The Tax Court has concluded that IRS didn’t abuse its discretion in finding that a taxpayer had breached his offer-in-compromise (OIC) and deciding to proceed with its collection efforts where the OIC made timely filing and payment of tax an express condition of the agreement.
Observation: This case illustrates the dangers of losing the advantage of a large reduction in a tax liability because of a later failure to comply with an OIC.
Facts. David W. Trout entered into an OIC in ’97 that covered the ’89, ’90, ’91, and ’93 tax years. Among the terms in the OIC was one requiring Trout to timely file and pay his taxes for five years. Trout filed his ’96 tax return late, and then failed to file his ’98 and ’99 returns. He filed his ’98 taxes, showing a refund due, in November 2003, but failed to sign his ’99 return, which showed a liability of $164.
In March 2004, IRS sent Trout a notice of intent to levy and Trout requested a Collection Due Process (CDP) hearing. Trout paid his liability for ’99 but still failed to file a signed return. IRS issued a notice of determination upholding the collection action in March of 2005.
Background. IRS may compromise tax liabilities based on doubt as to collectibility; doubt as to liability; economic hardship; and extraordinary events beyond the taxpayer’s control. (Reg. § 301.7122-1(b))
In Robinette (2004), 123 TC 85, the Tax Court held that IRS‘s determination in a CDP hearing to proceed with collection after declaring taxpayer’s OIC in default was an abuse of discretion. It found that the Appeals Officer’s determination and refusal to consider the taxpayer’s specific circumstances was arbitrary and without sound basis in law. Notably, although the taxpayer filed one year’s return late in breach of the OIC, the breach wasn’t a material matter that caused IRS any, or any significant, monetary damage.
However, the Tax Court’s decision was reversed by the Eighth Circuit. It ruled that the IRS Appeals officer didn’t abuse his discretion in deciding to proceed with collection after the taxpayer failed to timely file a return as required by his OIC. The Eighth Circuit found that timely filing was an express condition in IRS‘s agreement to discharge the taxpayer’s tax liability.
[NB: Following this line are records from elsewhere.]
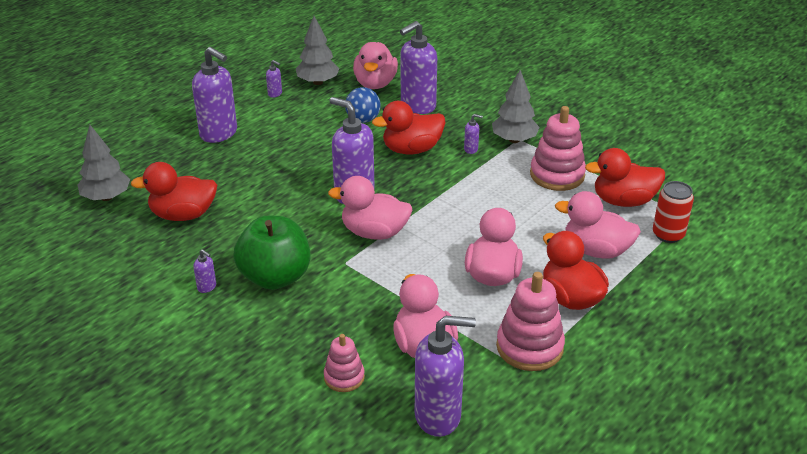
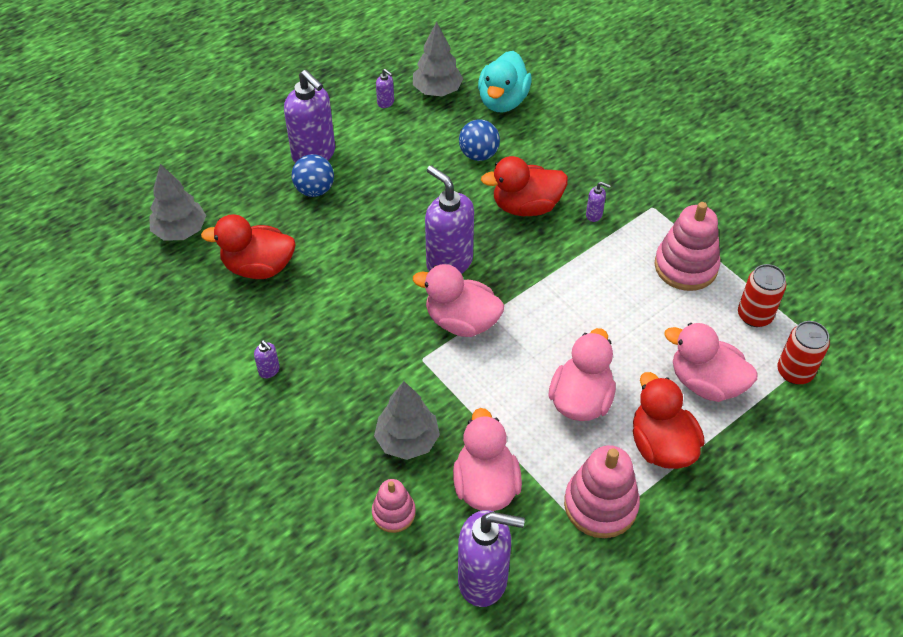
camera: 10 degrees right, 15 degrees up
green apple [233,216,310,290] -> none
pink duck [353,42,398,89] -> turquoise duck [478,51,532,112]
purple soap dispenser [400,21,437,114] -> none
grey tree [492,70,540,143] -> grey tree moved to [374,381,440,460]
red duck [585,148,665,207] -> red can [738,264,786,327]
none -> blue ball [292,154,334,197]

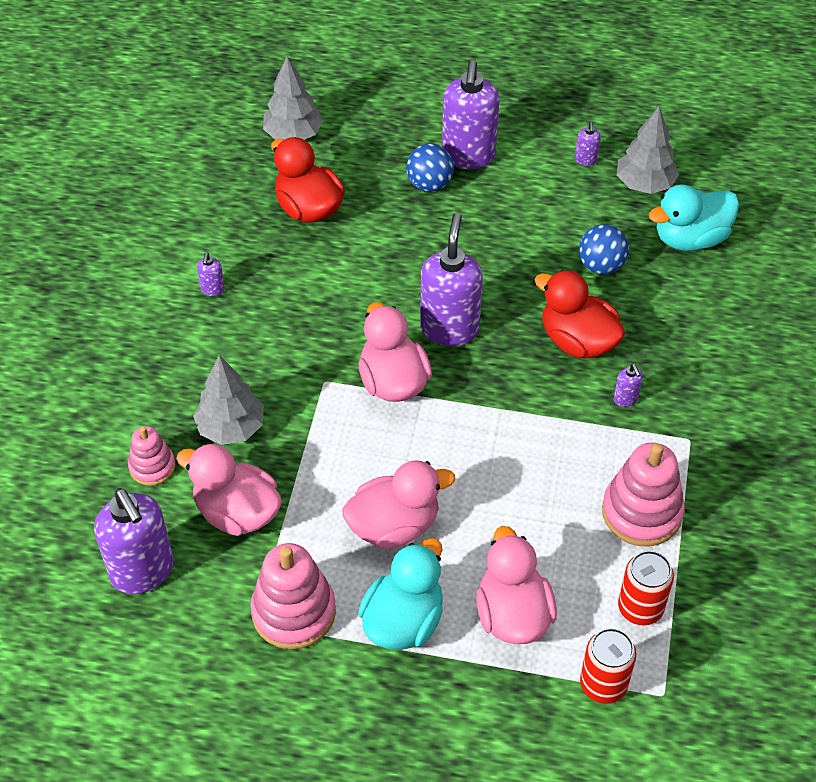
camera: 50 degrees right, 0 degrees up
pink duck [453,408,522,511] -> pink duck turned 105 degrees counterclockwise [176,443,282,536]
red duck [633,372,705,469] -> turquoise duck [358,538,443,650]

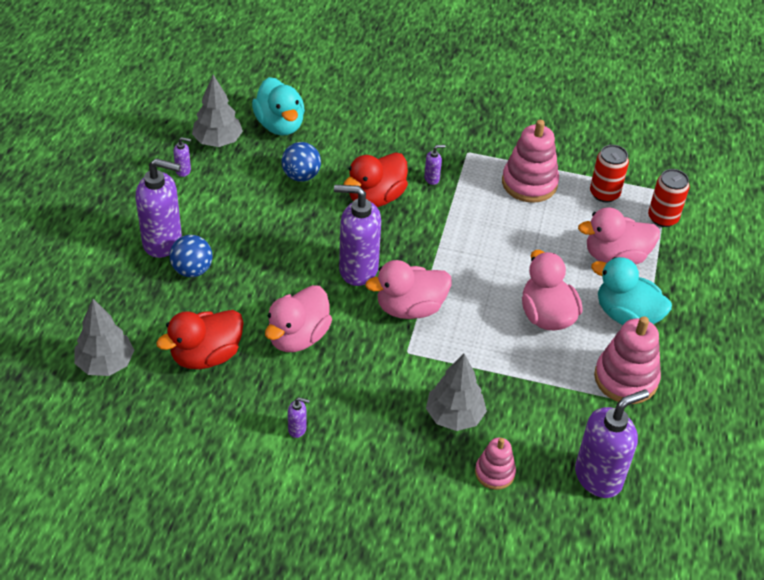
camera: 90 degrees left, 5 degrees down
pink duck [176,443,282,536] -> pink duck moved to [265,285,332,352]

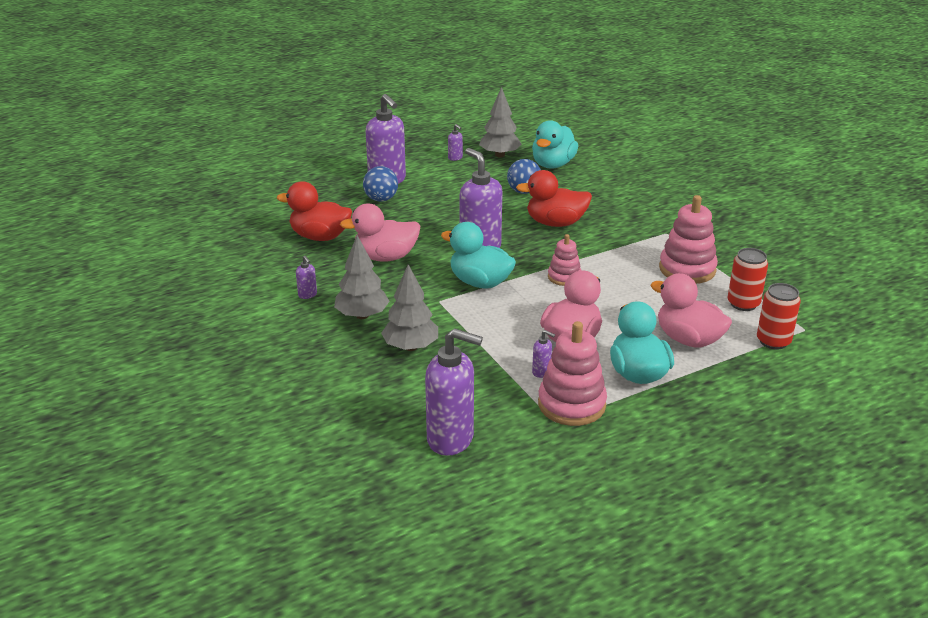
camera: 50 degrees right, 15 degrees down
grey tree [74,299,134,376] -> grey tree moved to [334,235,390,319]
pink duck [366,260,452,319] -> turquoise duck [441,222,516,289]
purple soap dispenser [424,145,446,185] -> purple soap dispenser moved to [532,330,555,378]
pink stacking toy [475,437,516,490] -> pink stacking toy moved to [548,234,581,286]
Although express conditions may be excused if they are immaterial to the exchange and if enforcing them would cause disproportionate forfeiture, the Eighth Circuit held that the voiding of the OIC and the reinstatement of the taxpayer’s tax liability wasn’t a disproportionate forfeiture, since it just reinstated a prior tax liability. (James M. Robinette v. Com., (2006, CA8) 97 AFTR 2d 2006-1391, revg (2004) 123 TC 85)
Taxpayer’s argument. Trout claims failure to file the ’99 return was not a material breach, relying on the Tax Court’s decision in Robinette, he claimed that IRS abused its discretion in (1) finding that Trout had not timely filed his ’98 and ’99 returns and (2) refusing to reinstate the OIC because the breach of the OIC’s obligation to timely file wasn’t material.
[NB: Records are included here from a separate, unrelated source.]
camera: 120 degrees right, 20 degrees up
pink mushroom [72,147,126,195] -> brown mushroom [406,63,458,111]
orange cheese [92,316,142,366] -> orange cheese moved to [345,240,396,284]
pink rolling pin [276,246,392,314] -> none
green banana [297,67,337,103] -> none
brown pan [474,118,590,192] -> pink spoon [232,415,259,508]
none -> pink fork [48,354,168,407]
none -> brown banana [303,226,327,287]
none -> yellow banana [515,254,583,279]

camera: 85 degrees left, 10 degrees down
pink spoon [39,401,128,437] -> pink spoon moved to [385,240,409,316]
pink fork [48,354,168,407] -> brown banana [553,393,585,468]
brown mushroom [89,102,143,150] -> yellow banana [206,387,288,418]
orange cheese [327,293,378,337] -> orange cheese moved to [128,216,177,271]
Conclusions. The Tax Court concluded that, applying general principles of the federal common law of contracts, Trout’s OIC agreement made timely filing and payment of tax an express condition of the OIC. IRS could hardly have used plainer language to explain the terms and conditions of the OIC or to express its intent that it would reinstate the original liability for a failure to meet any of the terms and conditions. An express condition is subject to strict performance, thus making the materiality of the breach irrelevant. The Court noted that the Appeals Officer considered reinstatement of the OIC as a collection alternative, but believed that Trout wasn’t entitled to a second chance after looking at his pattern of noncompliance. Trout was not powerless to avoid the breach, and the failure to reinstate his OIC caused no forfeiture, so IRS did not abuse its discretion in finding that Trout had breached the OIC and in determining to proceed with collection.
The Court further held that Trout did not gain the benefit of the exceptions listed in Code Sec. 7502 to the general rule that a tax return is filed when received. Code Sec. 7502 provides exceptions to this general rule for returns received after, but postmarked by the USPS on or before, their due date, and even for returns not received at all if they were sent by registered or certified mail. But under Rule 122, the Court could not make a finding on Trout’s credibility and overwhelming evidence indicated that IRS did not receive either return on time. Accordingly, IRS‘s finding that the ’98 and ’99 tax returns were not timely filed was not an abuse of discretion.